→ **Texto fornecido**:
--*--

Ao lado do essencial

07 ago, 2023 • João César das Neves • Opinião de João César das Neves


A JMJ é uma confusão de trânsito e notícias, como é também uma gigantesca manifestação cultural; mas nada disso é o essencial. Tão pouco o é a mensagem única, maravilhosa que ecoará nas catequeses e sermões. O essencial está n’Aquele que, se deixarmos, entrará estes dias no nosso coração. Porque, afinal, todos sempre vivemos mesmo ao lado do essencial.

A Jornada Mundial da Juventude gera, sem dúvida, uma enorme confusão. Lisboa, que normalmente em agosto já costuma ser considerada inabitável por tantos dos seus habitantes, está desta vez invadida por centenas de milhares de jovens vindos de todo o mundo. Apesar de vários anos de preparação, os imponderáveis multiplicam-se, e ao lado de cada queixa está um repórter para registar a ocorrência.

Para lá destas perturbações, jornais e comentadores oficiais, que passaram os últimos anos a tratar os católicos de pedófilos, andam um pouco perplexos, sem saber bem como lidar com a circunstância. O tema religioso não emociona intelectuais cultos e esclarecidos e a atitude habitual de falhar o tema impede-os de entrar no espírito. Só que a dimensão é demasiado grande e a abrangência demasiado vasta para se poder desprezar. Assim, como nas últimas visitas papais, a elite nacional vai-se manter silenciosa.

Apesar disso não vão faltar os casos, as polémicas, as críticas. O palco, que em fevereiro foi considerado sumptuoso e esbanjador, vai agora parecer tacanho e indigno. A presença ou ausência de cada individualidade será escrutinada em detalhe. Os discursos e sermões do Papa Francisco serão inspecionados em busca de assuntos que valham a pena: renúncia do pontífice, ordenação de mulheres ou homens casados ou qualquer um dos múltiplos temas sexuais. Toda esta confusão passa naturalmente ao lado do essencial. Isso aliás é costume, porque o essencial raramente é mediático.

--*--

→ **Instruções das tarefas**:
a. No texto de opinião sobre a Jornada Mundial da Juventude, Lisboa está invadida por quem?
b. Devolva o trecho do texto de opinião sobre a Jornada Mundial da Juventude que vai de "A JMJ é uma" até "registar a ocorrência.".

→ **Itens do conjunto**:

--*--

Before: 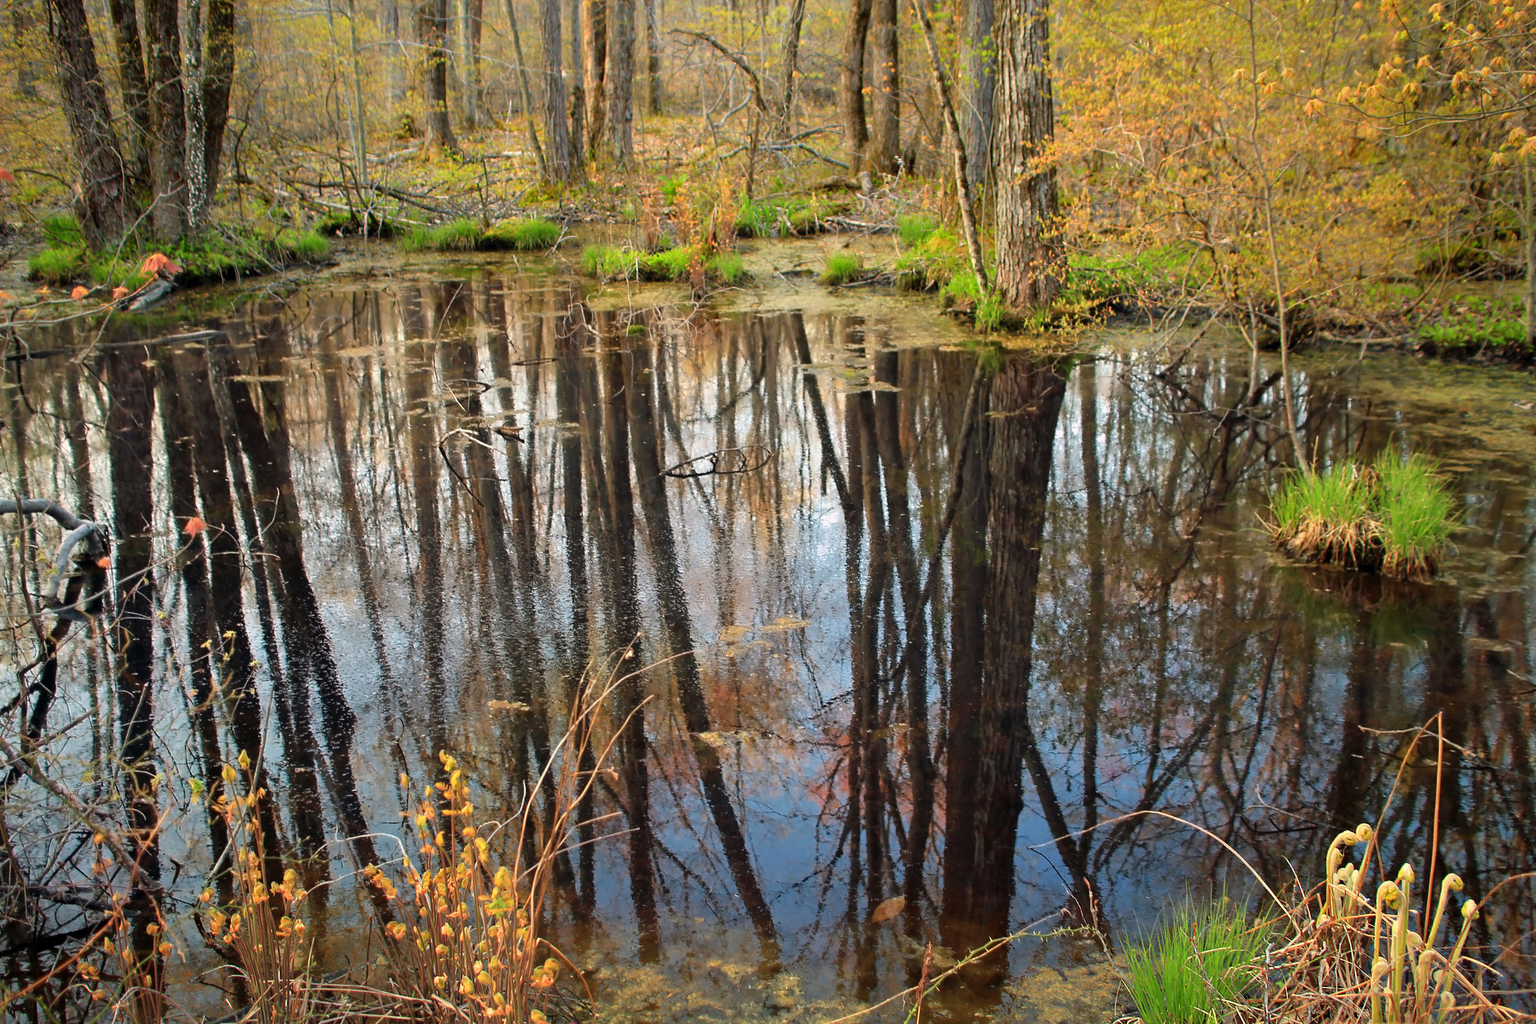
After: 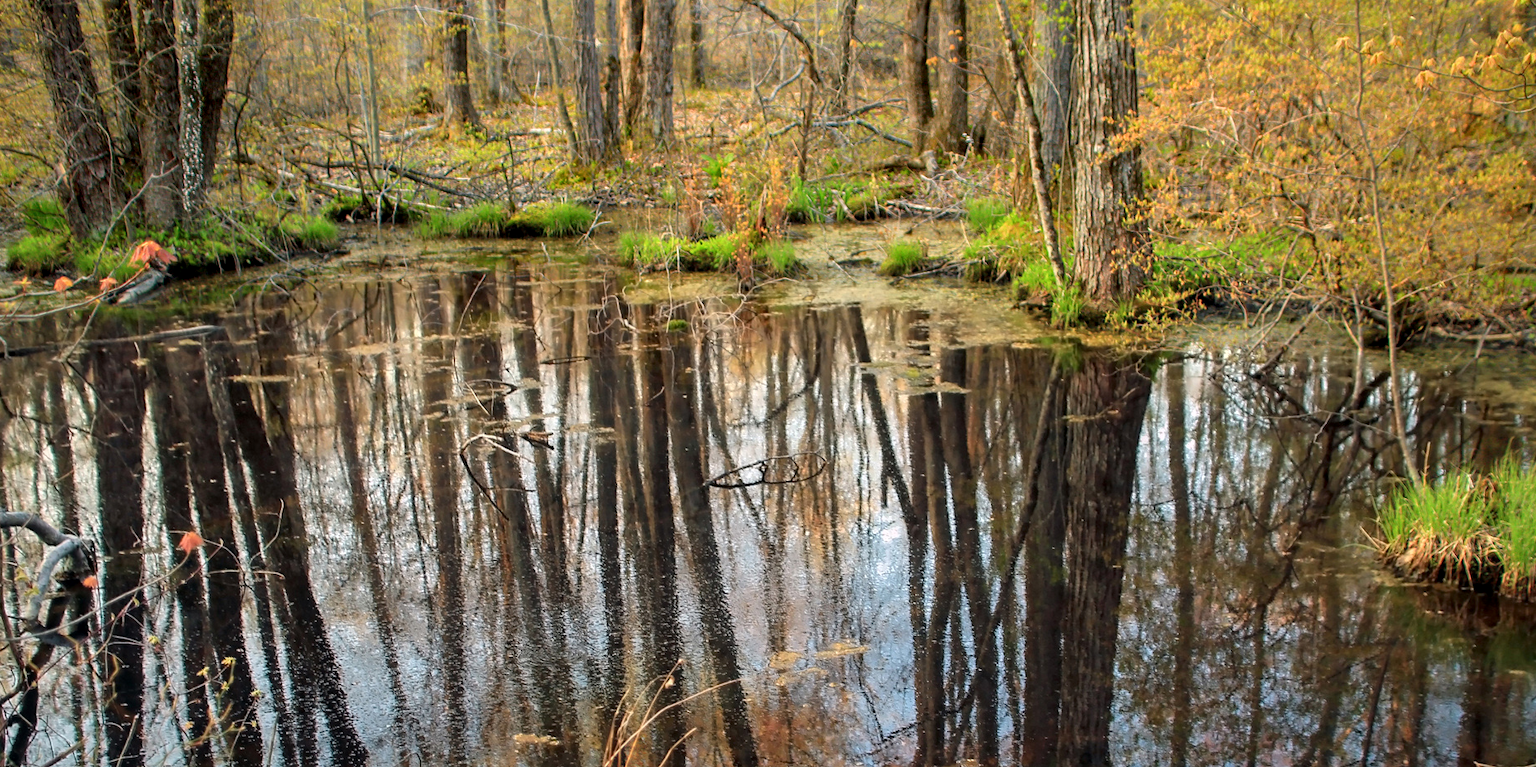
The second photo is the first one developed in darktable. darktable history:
crop: left 1.509%, top 3.452%, right 7.696%, bottom 28.452%
local contrast: on, module defaults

--*--

→ **Respostas fornecidas**:
a. Por centenas de milhares de jovens vindos de todo o mundo.

b.
A JMJ é uma confusão de trânsito e notícias, como é também uma gigantesca manifestação cultural; mas nada disso é o essencial. Tão pouco o é a mensagem única, maravilhosa que ecoará nas catequeses e sermões. O essencial está n’Aquele que, se deixarmos, entrará estes dias no nosso coração. Porque, afinal, todos sempre vivemos mesmo ao lado do essencial.

A Jornada Mundial da Juventude gera, sem dúvida, uma enorme confusão. Lisboa, que normalmente em agosto já costuma ser considerada inabitável por tantos dos seus habitantes, está desta vez invadida por centenas de milhares de jovens vindos de todo o mundo. Apesar de vários anos de preparação, os imponderáveis multiplicam-se, e ao lado de cada queixa está um repórter para registar a ocorrência.